**What you need to do:** Your task is to repeat exactly the lines below between the line holding "left shoulder: (221, 177)" and the line holding "right knee: (126, 206)", inclusive, and only those.

**Data to process:**
-*-*-
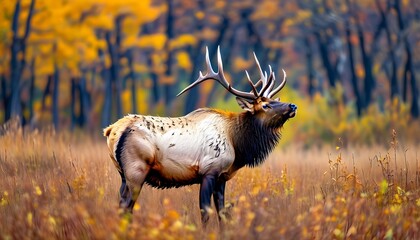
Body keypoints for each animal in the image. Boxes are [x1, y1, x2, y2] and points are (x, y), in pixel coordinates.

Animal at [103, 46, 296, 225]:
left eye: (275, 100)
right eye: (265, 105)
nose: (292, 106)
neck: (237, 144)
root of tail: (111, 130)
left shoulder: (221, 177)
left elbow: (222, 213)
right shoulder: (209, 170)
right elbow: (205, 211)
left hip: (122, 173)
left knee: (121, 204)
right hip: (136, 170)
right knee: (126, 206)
-*-*-
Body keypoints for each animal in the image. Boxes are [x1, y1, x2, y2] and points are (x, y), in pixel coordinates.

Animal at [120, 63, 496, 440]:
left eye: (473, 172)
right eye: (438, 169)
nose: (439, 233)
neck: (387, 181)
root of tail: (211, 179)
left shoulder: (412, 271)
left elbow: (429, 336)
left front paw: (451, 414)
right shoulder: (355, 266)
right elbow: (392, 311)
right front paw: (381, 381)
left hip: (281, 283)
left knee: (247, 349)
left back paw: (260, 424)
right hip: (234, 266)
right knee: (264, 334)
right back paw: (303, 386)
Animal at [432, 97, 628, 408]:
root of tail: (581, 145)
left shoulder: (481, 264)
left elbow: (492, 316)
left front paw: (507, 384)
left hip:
-*-*-
**Solution to this task:**
left shoulder: (221, 177)
left elbow: (222, 213)
right shoulder: (209, 170)
right elbow: (205, 211)
left hip: (122, 173)
left knee: (121, 204)
right hip: (136, 170)
right knee: (126, 206)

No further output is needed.